What the task requires: The answer must be every entry below, word for word, with the pictures left out.

Available records:
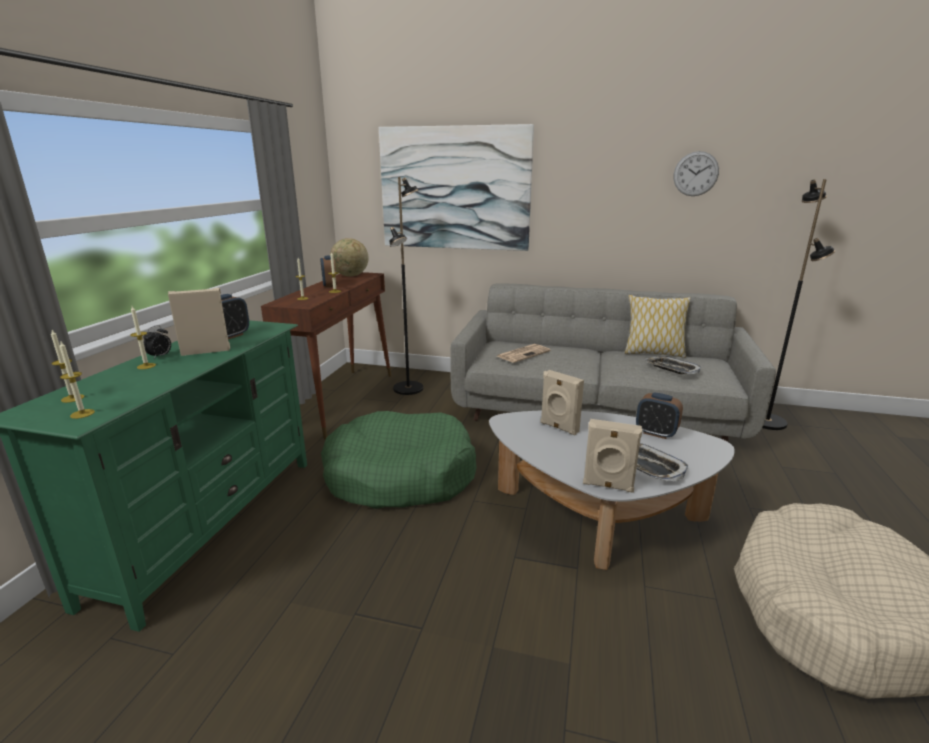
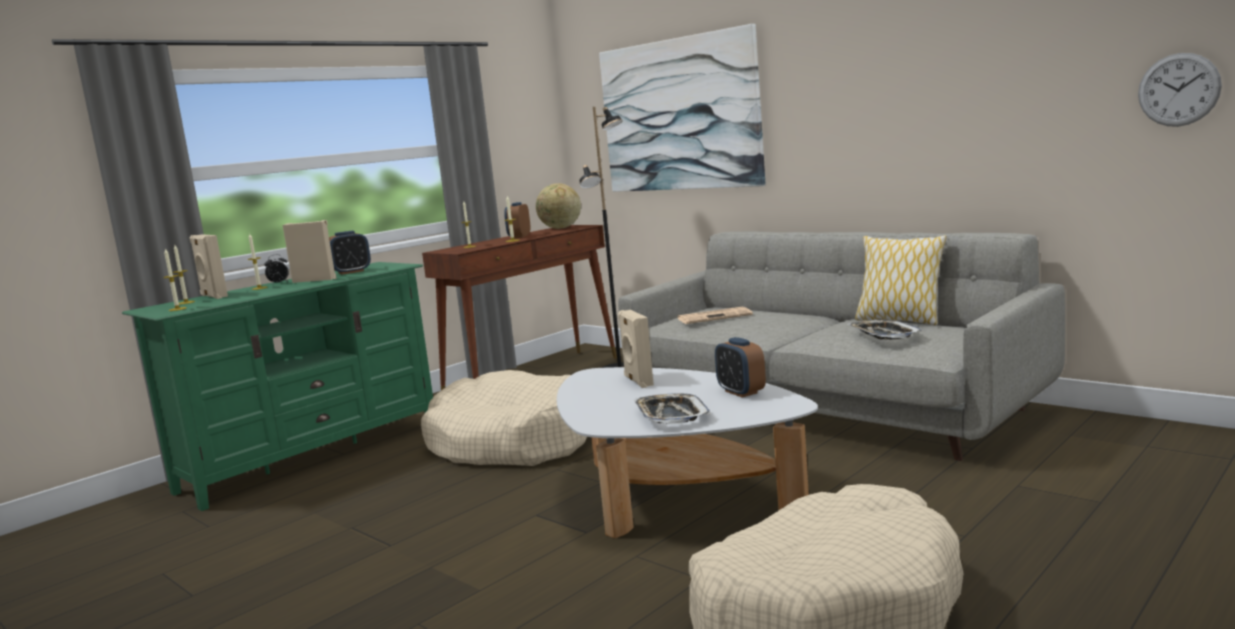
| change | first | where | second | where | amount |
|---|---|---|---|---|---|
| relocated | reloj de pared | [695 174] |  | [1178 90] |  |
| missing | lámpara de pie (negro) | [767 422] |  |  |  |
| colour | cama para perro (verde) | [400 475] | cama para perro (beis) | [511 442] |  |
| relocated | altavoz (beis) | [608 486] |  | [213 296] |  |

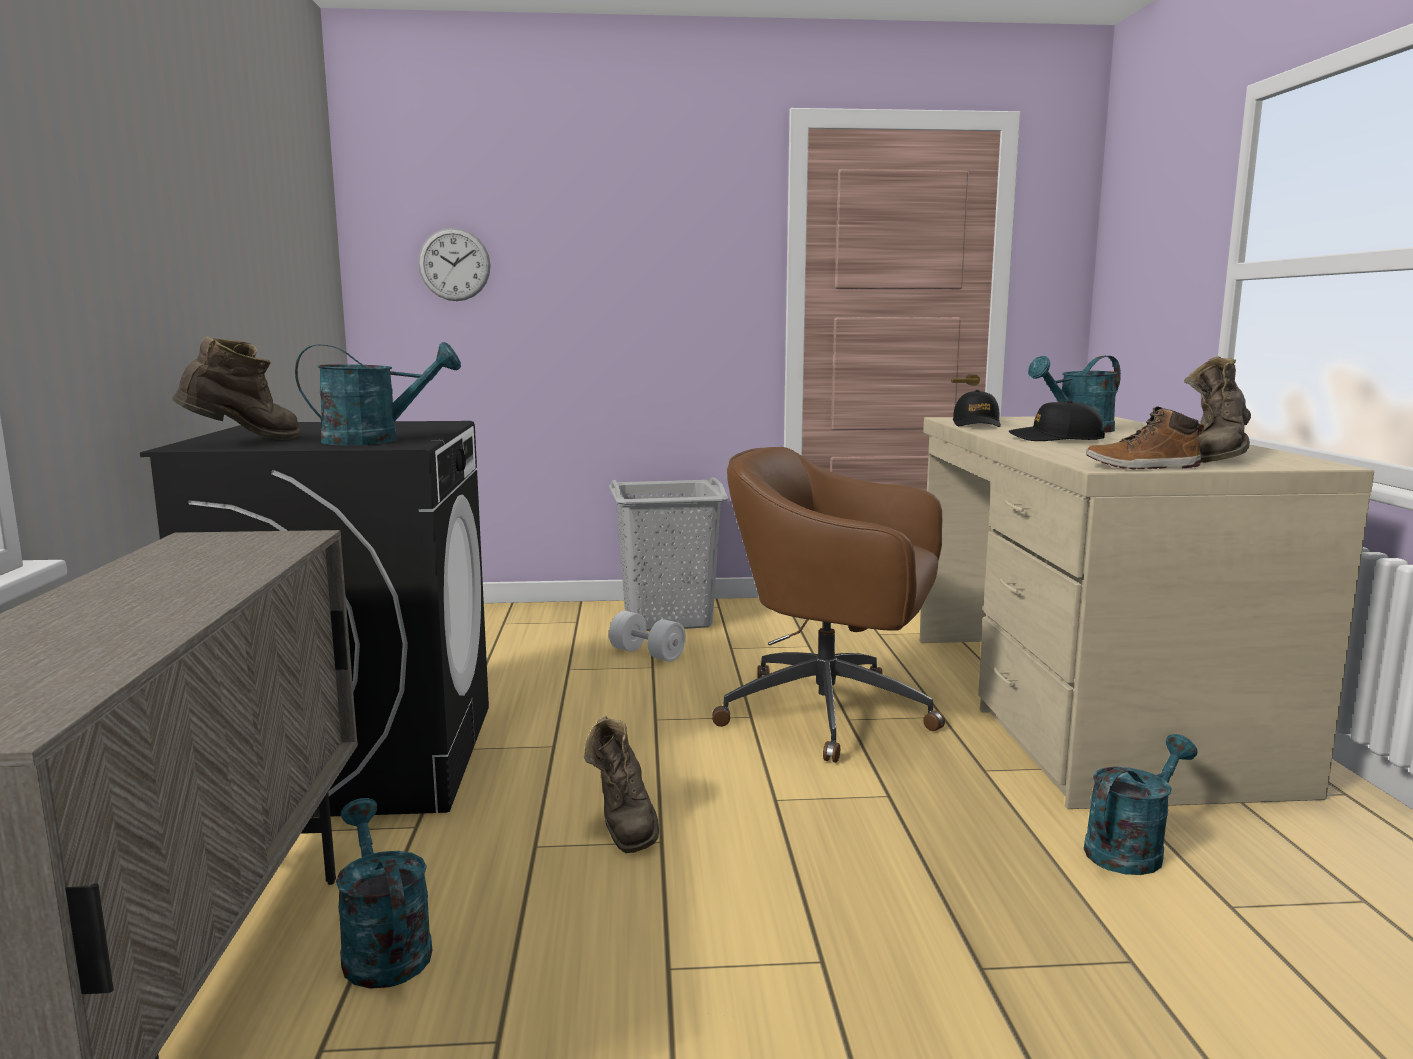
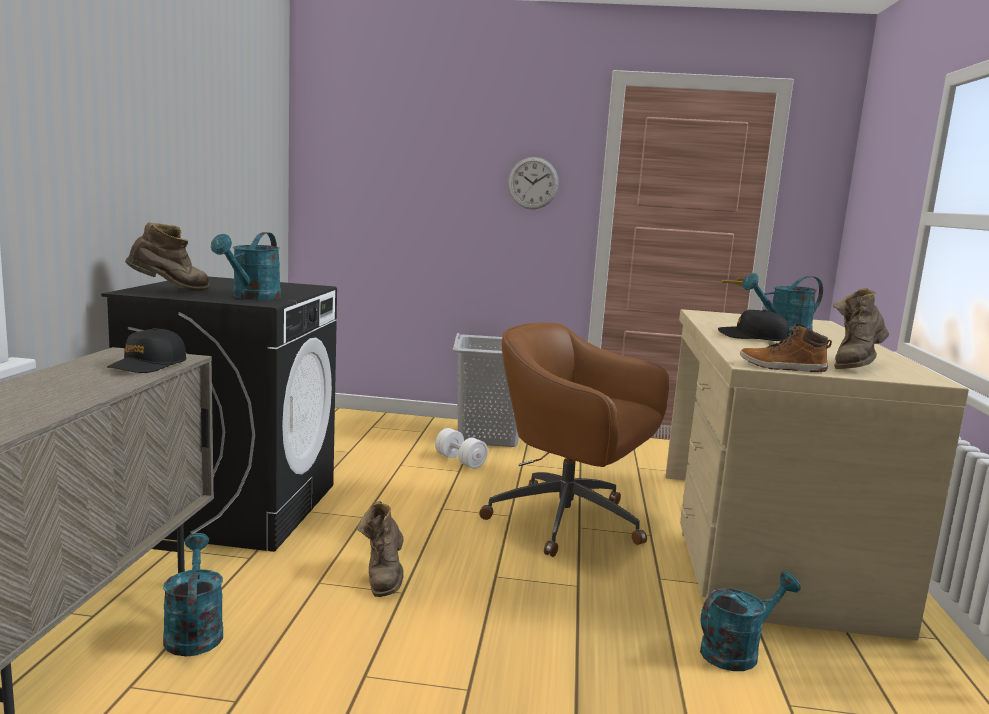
| change | first | where | second | where | amount |
|---|---|---|---|---|---|
| relocated | reloj de pared | [454 264] |  | [533 183] |  |
| spun | regadera (turquesa) | [376 440] |  | [252 297] | 105 degrees clockwise |
| relocated | gorra (negro) | [976 424] |  | [148 365] |  |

Task output:
| change | first | where | second | where | amount |
|---|---|---|---|---|---|
| relocated | reloj de pared | [695 174] |  | [1178 90] |  |
| missing | lámpara de pie (negro) | [767 422] |  |  |  |
| colour | cama para perro (verde) | [400 475] | cama para perro (beis) | [511 442] |  |
| relocated | altavoz (beis) | [608 486] |  | [213 296] |  |

| change | first | where | second | where | amount |
|---|---|---|---|---|---|
| relocated | reloj de pared | [454 264] |  | [533 183] |  |
| spun | regadera (turquesa) | [376 440] |  | [252 297] | 105 degrees clockwise |
| relocated | gorra (negro) | [976 424] |  | [148 365] |  |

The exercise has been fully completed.